I am trying to figure out how the orientation forms on $S^2$ constitute as generators for $H^2_{dR}(S^2 \times S^2)$. I've calculated that $H^2_{dR}(S^2 \times S^2) = \mathbb{R} \oplus \mathbb{R} = H^2_{dR}(S^2) \oplus H^2_{dR}(S^2)$ and now trying to figure out how to show that if $\pi_1 : S^2 \times S^2 \to S^2$ and $\pi_2 : S^2 \times S^2 \to S^2$ are the projections and $\omega_1$ and $\omega_2$ orientation forms on each factor $S^2$ then I guess that $\pi_1^\ast \omega_1$ and $\pi_2^\ast \omega_2$ generate $H^2_{dR}(S^2 \times S^2)$?
I tried to look for some liteature on this from John Lee's book as well as other resources, but I did not find any exercise or example showing how this kind of calculations or how orientation forms can be used as generators. Naturally this question generalizes to the question if we have orientable manifolds $M$ and $N$ such that $$H^k_{dR}(M \times N) \cong H^k_{dR}(M) \oplus H^k_{dR}(N)$$ then will the orientation forms on $M$ and $N$ generate the left-hand side.
The Künneth theorem states there is an isomorphism of graded $\mathbb{R}$-algebras $$H^\bullet(M\times N)\cong H^\bullet(M)\otimes H^\bullet(N)$$ In other words, we have $H^k(M\times N)\cong \oplus_{p+q=k}H^p(M)\otimes H^q(N)$. Now, if you have two vector spaces $V$ and $W$ with bases $\{e_i\}_{i\in I}$ and $\{f_j\}_{j\in J}$, then $\{e_i\otimes f_j\}_{i\in I,j\in J}$ is a basis for $V\otimes W$. So if you know a basis for $H^\bullet(M)$ and $H^\bullet(N)$, then you get a basis for the tensor product, and thus for $H^\bullet(M\times N)$. All you have to do is pull back and wedge the cohomology classes.

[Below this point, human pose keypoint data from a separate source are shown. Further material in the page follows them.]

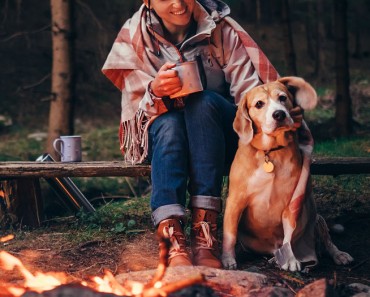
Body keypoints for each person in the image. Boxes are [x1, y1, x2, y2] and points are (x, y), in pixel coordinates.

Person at [102, 0, 298, 268]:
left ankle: (205, 231)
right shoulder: (135, 36)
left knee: (202, 102)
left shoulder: (220, 30)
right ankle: (171, 237)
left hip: (222, 138)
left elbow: (253, 95)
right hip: (167, 141)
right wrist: (156, 90)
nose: (178, 3)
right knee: (171, 124)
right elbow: (137, 115)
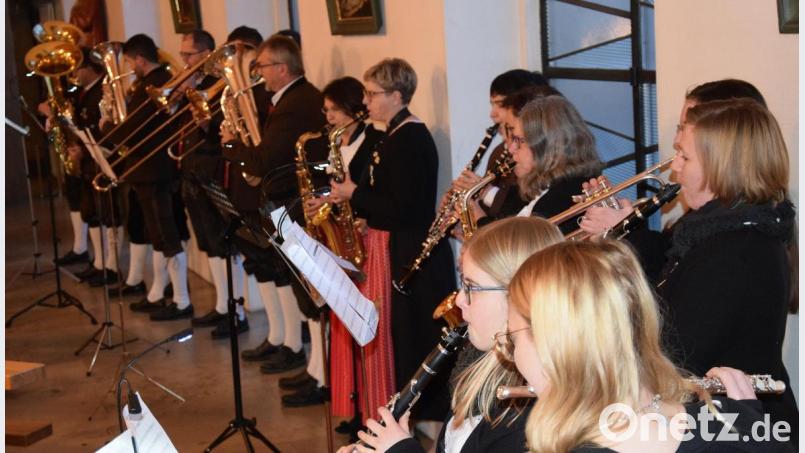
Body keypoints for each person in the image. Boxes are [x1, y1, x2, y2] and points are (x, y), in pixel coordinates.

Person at [580, 88, 798, 445]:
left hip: (733, 430)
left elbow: (674, 354)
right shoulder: (714, 231)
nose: (675, 167)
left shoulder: (734, 251)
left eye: (684, 156)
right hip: (711, 420)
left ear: (721, 166)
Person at [505, 240, 795, 452]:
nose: (512, 355)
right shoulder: (733, 427)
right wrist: (750, 424)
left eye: (512, 339)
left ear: (553, 343)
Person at [342, 217, 563, 453]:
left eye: (471, 287)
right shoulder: (475, 363)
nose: (459, 300)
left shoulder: (527, 408)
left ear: (519, 296)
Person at [329, 58, 457, 422]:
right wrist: (367, 216)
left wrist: (354, 194)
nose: (365, 101)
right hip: (395, 243)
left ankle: (411, 418)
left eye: (372, 94)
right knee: (398, 336)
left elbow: (406, 207)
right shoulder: (395, 133)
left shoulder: (411, 139)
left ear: (397, 96)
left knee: (409, 337)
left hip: (409, 250)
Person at [222, 34, 326, 374]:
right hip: (286, 201)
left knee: (307, 290)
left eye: (262, 66)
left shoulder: (295, 104)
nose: (258, 73)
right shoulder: (292, 99)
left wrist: (232, 145)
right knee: (298, 284)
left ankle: (318, 372)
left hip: (292, 204)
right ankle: (313, 368)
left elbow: (264, 160)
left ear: (282, 68)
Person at [281, 76, 384, 409]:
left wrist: (333, 200)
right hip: (337, 232)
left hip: (361, 236)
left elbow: (367, 189)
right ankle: (327, 379)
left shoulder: (373, 140)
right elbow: (332, 185)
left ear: (353, 109)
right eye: (326, 111)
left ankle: (351, 392)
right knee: (331, 310)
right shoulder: (334, 142)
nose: (328, 118)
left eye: (334, 110)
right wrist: (320, 200)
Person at [100, 34, 193, 321]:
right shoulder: (153, 82)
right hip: (150, 171)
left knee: (166, 235)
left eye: (129, 61)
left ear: (140, 60)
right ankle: (162, 293)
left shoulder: (154, 85)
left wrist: (107, 128)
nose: (129, 67)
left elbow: (134, 131)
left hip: (155, 171)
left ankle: (181, 300)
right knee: (159, 236)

For example, if $M$ and $N$ are compact oriented manifolds with volume forms $\omega_M$ and $\omega_N$, then $\pi_M^*\omega_M\wedge \pi^*_N\omega_N$ is a volume form on $M\times N$, and thus generates $H^{m+n}(M\times N)$. Likewise, if $H^k(M\times N)\cong H^k(M)\oplus H^k(N)$, then it is generated by $\{\pi^*_M\omega_i\}\cup\{\pi^*_N\eta_j\}$ where $\{\omega_i\}$ generate $H^k(M)$ and $\{\eta_j\}$ generate $H^k(N)$.